Home ownership, a roof over our heads to call our own, is not just a matter of economic security, but also a marker of stability and social status. This essential understanding has underpinned the unwavering commitment of the state to home ownership since the early years of the Indian republic.
From building refugee housing in the wake of Partition to setting up State Housing Boards in the ’50s and ’60s, to a push to growing the housing sector via the Housing and Urban Development Corporation and the National Housing Bank in the ’80s, the state pushed to provide ownership housing to urban residents across income groups. Post liberalisation, the state receded further from the role of housing supply, and the policy focus shifted to mortgage financing, though modest amounts of public housing was constructed via urban renewal programmes.
Parallelly, the approach to urban slums changed from slum clearance to slum improvement, ‘sites and services’, and resettlement schemes. Since the 1990s, slum redevelopment projects that involved the private sector sought to provide tenure secure housing to slum dwellers. Except for employee-provided housing, home ownership has remained the bedrock of housing policy through the decades and continues to do so today, with the Pradhan Mantri Awas Yojana (PMAY) scheme racing to fulfil the government’s commitment towards Housing for All by 2022.

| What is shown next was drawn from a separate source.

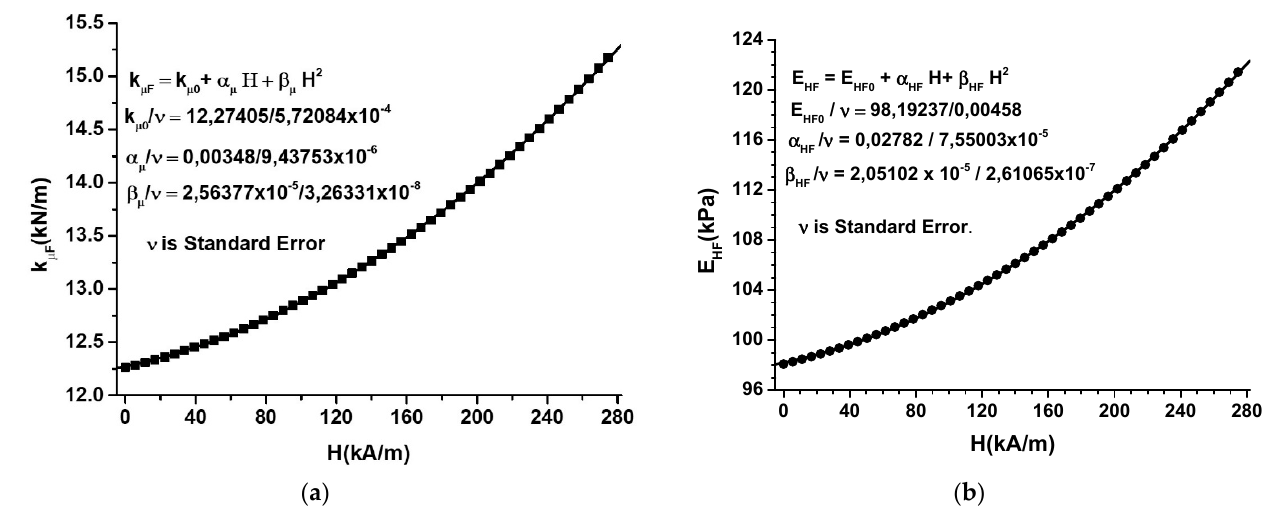
Figure 16. ( a ) The variation of the elastic constant of MPS, k µ F , as a function of the magnetic field intensity, H; ( b ) the variation of Young’s modulus, E HF , as a function of the magnetic field intensity, H.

Recognising housing needs of mobile workers
Against this backdrop, the Affordable Rental Housing Complexes (ARHC) Scheme, added to the PMAY last year, is a bold step in a new direction. Announced as part of the Atmanirbhar Bharat package in response to the enormous hardships faced by migrants and informal workers in the wake of the Covid-19 lockdown, the ARHC acknowledges – for the first time – the needs of mobile workers who spend short periods of time in the city and do not seek permanent housing. Seasonal and circular migration has been a longstanding feature of India’s economy, which has relied on ‘footloose labour’ to fuel key sectors of the economy like agriculture, construction and manufacturing.